I need help understanding the Precision stage of validation, particularly how many different (known) samples must be tested at each concentration. I apologize for the length of this post, but I'm trying to provide as much context as I can, as concisely as possible. If I failed, there's a TL;DR at the end.

In my lab, we receive blood samples (usually serum or plasma) and analyze them to determine the concentrations of certain pharmaceuticals. We do this using a combination of HPLC and automated immunoassay. Our HPLC methods typically involve removing proteins (either by precipitation or by filtration) and maybe drying/reconstituting the sample to concentrate the drug in the final product (to be injected).

One point of contention between me (a lab tech) and our two HPLC experts has been the number of samples used in the precision stage of validation. This could be difficult to describe, but I'll do my best.

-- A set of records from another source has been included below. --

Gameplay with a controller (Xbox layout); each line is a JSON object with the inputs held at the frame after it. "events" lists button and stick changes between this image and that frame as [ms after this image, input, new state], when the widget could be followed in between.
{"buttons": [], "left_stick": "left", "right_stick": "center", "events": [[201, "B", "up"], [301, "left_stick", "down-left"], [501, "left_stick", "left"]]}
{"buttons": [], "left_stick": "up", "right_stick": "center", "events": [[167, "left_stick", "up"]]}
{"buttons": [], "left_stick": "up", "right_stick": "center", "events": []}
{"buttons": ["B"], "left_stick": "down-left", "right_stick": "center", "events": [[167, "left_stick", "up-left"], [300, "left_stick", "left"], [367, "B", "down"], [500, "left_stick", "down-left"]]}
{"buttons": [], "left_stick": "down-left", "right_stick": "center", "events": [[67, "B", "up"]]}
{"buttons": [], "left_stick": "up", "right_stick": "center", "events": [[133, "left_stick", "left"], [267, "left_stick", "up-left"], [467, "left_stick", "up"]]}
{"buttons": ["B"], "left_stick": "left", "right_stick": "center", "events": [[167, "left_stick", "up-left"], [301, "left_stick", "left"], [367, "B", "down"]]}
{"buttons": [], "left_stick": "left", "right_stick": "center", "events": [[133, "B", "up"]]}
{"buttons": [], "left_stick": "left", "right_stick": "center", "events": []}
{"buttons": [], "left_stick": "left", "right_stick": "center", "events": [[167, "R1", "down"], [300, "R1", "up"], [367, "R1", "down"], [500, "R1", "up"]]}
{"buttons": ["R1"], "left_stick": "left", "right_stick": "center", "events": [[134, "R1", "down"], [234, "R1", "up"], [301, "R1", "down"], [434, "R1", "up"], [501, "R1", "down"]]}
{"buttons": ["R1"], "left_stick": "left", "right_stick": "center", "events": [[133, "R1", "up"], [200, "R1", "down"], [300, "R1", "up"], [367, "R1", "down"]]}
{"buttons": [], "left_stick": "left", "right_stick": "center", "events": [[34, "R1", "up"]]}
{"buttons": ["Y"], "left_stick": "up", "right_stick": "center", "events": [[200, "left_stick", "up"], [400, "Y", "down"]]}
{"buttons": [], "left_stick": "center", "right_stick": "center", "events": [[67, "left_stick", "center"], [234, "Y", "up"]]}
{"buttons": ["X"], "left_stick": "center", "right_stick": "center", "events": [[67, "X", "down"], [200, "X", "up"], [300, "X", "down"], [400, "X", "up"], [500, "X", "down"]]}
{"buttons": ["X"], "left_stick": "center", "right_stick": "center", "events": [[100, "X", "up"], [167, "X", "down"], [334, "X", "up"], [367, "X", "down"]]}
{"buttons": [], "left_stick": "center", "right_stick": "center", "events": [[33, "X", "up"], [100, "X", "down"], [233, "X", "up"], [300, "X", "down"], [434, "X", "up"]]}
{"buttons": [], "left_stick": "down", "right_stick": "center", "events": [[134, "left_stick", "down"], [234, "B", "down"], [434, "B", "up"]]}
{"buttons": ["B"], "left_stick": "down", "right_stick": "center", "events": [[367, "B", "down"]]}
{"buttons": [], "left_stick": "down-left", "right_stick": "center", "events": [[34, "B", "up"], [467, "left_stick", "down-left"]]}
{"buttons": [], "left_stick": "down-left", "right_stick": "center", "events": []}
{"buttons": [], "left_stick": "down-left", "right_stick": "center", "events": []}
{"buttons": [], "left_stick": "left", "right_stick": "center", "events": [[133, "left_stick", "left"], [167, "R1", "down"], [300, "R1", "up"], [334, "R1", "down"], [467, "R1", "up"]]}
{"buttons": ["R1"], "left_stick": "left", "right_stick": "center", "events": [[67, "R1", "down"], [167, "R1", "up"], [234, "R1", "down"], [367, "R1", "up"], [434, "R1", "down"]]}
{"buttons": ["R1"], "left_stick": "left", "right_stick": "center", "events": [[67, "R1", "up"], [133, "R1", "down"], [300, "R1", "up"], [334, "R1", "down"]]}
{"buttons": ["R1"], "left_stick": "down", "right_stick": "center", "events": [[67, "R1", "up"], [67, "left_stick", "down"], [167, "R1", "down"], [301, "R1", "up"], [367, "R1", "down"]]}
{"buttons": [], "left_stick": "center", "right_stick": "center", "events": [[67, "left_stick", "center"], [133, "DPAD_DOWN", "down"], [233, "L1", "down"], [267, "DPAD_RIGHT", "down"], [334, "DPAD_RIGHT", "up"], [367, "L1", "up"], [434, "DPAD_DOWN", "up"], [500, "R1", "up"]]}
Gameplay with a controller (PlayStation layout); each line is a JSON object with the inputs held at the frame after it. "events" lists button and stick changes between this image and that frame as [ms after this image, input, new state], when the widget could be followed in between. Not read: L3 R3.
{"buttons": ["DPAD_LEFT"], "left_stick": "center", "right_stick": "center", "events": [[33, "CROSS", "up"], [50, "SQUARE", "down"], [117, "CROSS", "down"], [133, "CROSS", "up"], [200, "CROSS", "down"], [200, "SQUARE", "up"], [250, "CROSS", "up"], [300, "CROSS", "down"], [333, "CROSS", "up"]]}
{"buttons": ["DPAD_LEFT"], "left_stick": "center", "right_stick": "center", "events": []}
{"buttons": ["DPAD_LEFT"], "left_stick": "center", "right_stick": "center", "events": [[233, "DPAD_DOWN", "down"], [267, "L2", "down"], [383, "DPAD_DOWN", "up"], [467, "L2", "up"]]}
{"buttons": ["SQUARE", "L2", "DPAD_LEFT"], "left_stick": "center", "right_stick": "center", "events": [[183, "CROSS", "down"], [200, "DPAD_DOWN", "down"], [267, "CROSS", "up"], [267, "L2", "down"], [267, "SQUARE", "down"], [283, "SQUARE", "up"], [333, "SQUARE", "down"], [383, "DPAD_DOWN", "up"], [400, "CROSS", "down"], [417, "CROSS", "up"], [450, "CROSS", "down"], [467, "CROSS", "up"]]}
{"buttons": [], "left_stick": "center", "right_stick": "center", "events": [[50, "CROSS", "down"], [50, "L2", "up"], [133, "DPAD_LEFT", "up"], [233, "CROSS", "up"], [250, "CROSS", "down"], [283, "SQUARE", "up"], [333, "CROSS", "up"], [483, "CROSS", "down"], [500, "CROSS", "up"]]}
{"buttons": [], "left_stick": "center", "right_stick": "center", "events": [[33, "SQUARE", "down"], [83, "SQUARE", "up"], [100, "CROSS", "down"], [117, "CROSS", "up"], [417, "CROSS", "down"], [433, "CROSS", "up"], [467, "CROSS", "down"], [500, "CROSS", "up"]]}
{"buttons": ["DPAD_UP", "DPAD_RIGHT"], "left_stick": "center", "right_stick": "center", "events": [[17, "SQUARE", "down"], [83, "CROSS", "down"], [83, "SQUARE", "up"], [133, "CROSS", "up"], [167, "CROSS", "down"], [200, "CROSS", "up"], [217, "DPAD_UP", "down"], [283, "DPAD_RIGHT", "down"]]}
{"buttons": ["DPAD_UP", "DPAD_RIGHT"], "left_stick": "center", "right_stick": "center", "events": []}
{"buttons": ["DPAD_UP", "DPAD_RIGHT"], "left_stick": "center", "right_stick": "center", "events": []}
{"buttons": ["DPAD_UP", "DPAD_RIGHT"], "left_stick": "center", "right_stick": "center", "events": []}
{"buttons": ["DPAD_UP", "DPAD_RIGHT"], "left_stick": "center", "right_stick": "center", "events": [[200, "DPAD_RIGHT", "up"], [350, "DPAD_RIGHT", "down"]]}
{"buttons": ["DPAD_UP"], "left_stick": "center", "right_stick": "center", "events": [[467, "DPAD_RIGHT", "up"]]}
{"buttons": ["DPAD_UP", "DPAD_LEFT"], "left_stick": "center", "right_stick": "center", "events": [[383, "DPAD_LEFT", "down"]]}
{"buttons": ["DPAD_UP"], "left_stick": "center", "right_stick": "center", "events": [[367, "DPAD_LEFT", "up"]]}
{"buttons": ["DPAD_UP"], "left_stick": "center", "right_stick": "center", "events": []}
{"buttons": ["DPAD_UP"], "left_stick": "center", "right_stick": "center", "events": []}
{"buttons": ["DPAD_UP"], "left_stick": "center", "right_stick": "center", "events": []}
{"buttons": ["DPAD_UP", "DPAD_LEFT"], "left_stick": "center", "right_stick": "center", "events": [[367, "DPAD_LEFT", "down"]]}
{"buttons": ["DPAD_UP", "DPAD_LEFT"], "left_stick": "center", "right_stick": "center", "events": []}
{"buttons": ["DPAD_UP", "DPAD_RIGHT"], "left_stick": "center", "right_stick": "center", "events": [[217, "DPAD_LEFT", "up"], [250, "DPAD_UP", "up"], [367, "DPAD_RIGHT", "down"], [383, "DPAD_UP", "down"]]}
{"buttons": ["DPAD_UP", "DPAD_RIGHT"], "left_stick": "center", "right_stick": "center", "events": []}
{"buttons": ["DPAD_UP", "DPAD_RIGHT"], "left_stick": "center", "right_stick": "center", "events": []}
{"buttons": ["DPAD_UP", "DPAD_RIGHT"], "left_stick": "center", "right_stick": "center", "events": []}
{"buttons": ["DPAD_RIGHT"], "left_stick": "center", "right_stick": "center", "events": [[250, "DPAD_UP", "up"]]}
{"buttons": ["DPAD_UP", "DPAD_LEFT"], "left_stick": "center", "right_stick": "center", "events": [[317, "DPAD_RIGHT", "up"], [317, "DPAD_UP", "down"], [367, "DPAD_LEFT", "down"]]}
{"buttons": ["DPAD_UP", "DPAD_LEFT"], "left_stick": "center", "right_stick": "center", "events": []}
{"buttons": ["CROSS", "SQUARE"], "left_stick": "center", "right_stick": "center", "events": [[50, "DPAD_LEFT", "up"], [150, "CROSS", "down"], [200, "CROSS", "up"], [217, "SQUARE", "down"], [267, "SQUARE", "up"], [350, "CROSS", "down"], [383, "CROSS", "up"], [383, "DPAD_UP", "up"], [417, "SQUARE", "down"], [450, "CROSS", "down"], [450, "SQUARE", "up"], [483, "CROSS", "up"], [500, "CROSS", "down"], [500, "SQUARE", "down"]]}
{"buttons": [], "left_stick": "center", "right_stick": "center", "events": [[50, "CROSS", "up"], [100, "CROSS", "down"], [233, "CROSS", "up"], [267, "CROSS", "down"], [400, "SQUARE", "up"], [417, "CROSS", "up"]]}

Hopefully someone here can help me.

When validating a new method, we typically weigh out a certain amount of the target drug, dissolve it in something appropriate (usually water, ethanol, or acetonitrile), and create a "standard curve" and control samples by using that "stock solution" to spike blank plasma at certain concentrations. This is fine for the Linearity and Accuracy parts of the validation, but then we get to the Precision stage.

In all of the literature I've found, I see precision defined as either "the degree of agreement among individual test results when the procedure is applied repeatedly to multiple samplings of a homogeneous sample," or something extremely similar. Some documents suggest something like "a minimum of 9 determinations covering the specified range for the procedure (e.g., 3 concentrations/3 replicates each)."

I think this is one of two potential sources of the confusion.

My interpretation is that "3 replicates each" means that we take the prescribed volume of spiked plasma from one tube, three times (at each of three concentrations, of course, for the total of "9 determinations"). This makes sense to me. We're trying to find the approximate range of results that we could expect from a given sample using the test method, so we test one sample many times. Since it may vary depending on the concentration, we do it at multiple concentrations. Seems perfectly reasonable as far as I can tell.

The other (incumbent) interpretation is that we would need to spike a minimum of 3 tubes of blank plasma with the stock solution at each of the 3 levels, yielding a total of 9 vials of spiked serum (3 vials x 3 concentrations). Each of these 9 samples is then tested 3 times, and we end up with a total of 27 results (or 54, from duplicate injections). In practice, we usually do 6 of everything instead of 3, but that's not the point I'm trying to make.

Another contributing factor, I think, is that our protocol was determined primarily using documents that use the term "sample preparation" without clarifying what they mean by that. Granted, any validation guidelines would have to be generalized in order to apply to the various methods being validated, but I believe it's a source of confusion for us here. When I see phrases like "3 preparations of each sample," I think the authors mean we process each sample 3 times (i.e. 3 samplings, each of which undergoes the process of protein removal, etc., to "prepare" it for HPLC injection). However, others have interpreted the meaning as "prepare 3 samples of each concentration," which results in spiking 3 separate vials of plasma for each concentration.

Aside from the obvious additional effort it takes when processing additional samples, my biggest problem with their interpretation is this:
If the different "samples" we're testing at the same concentration actually are the same (that is, we miraculously spiked each vial with exactly the same concentration), then why would we need to spike the additional vials at all instead of simply sampling from the same one? And if (through human error) they are not exactly the same concentration, then how is this actually measuring the precision of the method? It seems to me like we're introducing artificial imprecision; if a hypothetical method has a precision of ±0.00000001, but the actual concentrations of our 3 "preparations" (spiked vials) have a range of, say, 0.4, then won't we end up calculating a precision that's much higher than the actual ±0.00000001?

I'm asking you guys because this seems like a question you could easily answer if you've ever done a method validation. My review of the literature (and I've searched pretty extensively) leads me to think I'm right, especially when I see many of them use the phrases "of the same homogeneous sample," but when I see some of them add "or similar samples," I think there's enough room for doubt that I should make sure I'm in the right before I challenge the established protocols.

EDIT: I should add that when I questioned this practice before, I was told that we have to do it this way to account for the human error incurred when spiking the plasma. That is, "We're validating the whole process, and that includes everything the operator does. There's going to be error in that, and we have to count that in the method validation. We have to prove that you can spike plasma with precision, because that's part of the validation process. It's in the GLP documentation, we have to do it." I remain unconvinced, but I want to make sure I'm not totally wrong here before I challenge the notion too openly.

TL;DR: When validating the precision of an assay, do you simply test one spiked blood sample multiple times at each concentration, or do you spike multiple blood samples at each concentration and test each of those?